A crisis is a terrible thing to waste. I hope we are all being taught anew to see the Eucharist in larger terms, and intuitively understand it as a celebration of God’s undying provision for us, always. Even when we can’t share it, for whatever reason, we immediately make a move to do the next closest, virtual thing.
This desire for God should be directly connected to seeing that our neighbor has enough food. We are blessed to be able to support with donations, and in some cases, volunteer at one of our church’s food ministries. We see God’s provision through the Cecil and Grace Bean Soup Kitchen or Comida Para La Comunidad. We can support the work of Mother’s Mission in Chester, Kensington, and even Guatemala, or on the long list of food pantries on the Diocesan website. Especially in our isolation, we see that this is what is most needed now.
As we move forward, need to imagine more ways to share God’s love. We need to prepare for when we will be together again. We cannot forget that we have things to offer each other, even now.
As a sign that you are turning you attention to really breaking bread, really sharing, I invite you to bring some gift with you our services.
Perhaps it will be that application for a job, or a loan, or other support. Or a phone number of someone you need to call, a credit card you can use to donate to your local food bank, a candle that will be lit morning noon and evening as you remember to pray. Or the name of a lonely one in need of the knowledge of God’s presence. Or our car keys that we want to remind us to only go out for essentials, to be ready to help wisely any one of our neighbors who may need us. Perhaps it will be the sweet bread and coffee that you will drink after the service in our Zoom Coffee hour.

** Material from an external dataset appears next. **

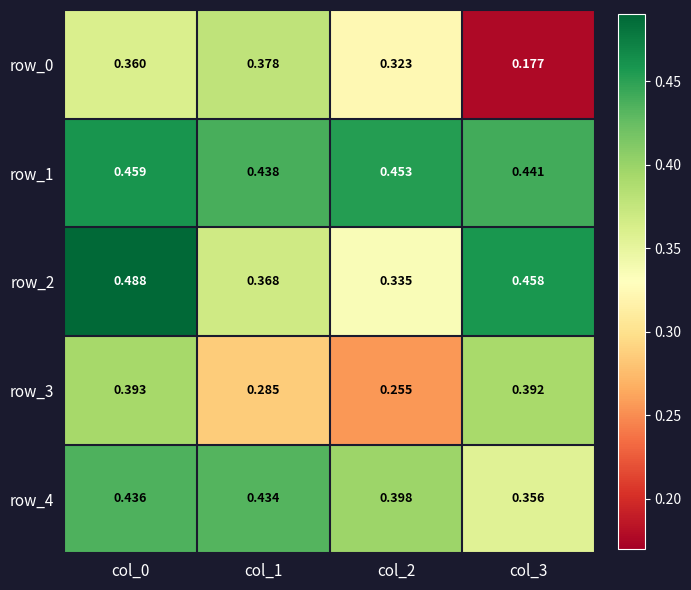

Which series has the largest range (max minus min)?

row_0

And when the priest takes up the bread at church, when the presider says “take this” and calls to mind that the Holy Spirit fills it through and through, what you have brought will be joined to it. And you will receive the knowledge of your spiritual communion. Together we will proclaim that Christ is really present in and amongst us in the sacrament of his Body and Blood.
From the priests hand to what you long for in your open empty hands. This is his Body. “Take THIS in remembrance that Christ died for you. Feed on him in your heart, by faith, with thanksgiving.”
Let’s meditate on “this.” Let it contain all the actions that we can do at this difficult time that sustains our neighbor, that offers salvation, that points to what it means for us to present ourselves as an offering to God, to make our sacrifice at this time. And to prepare for the way forward together.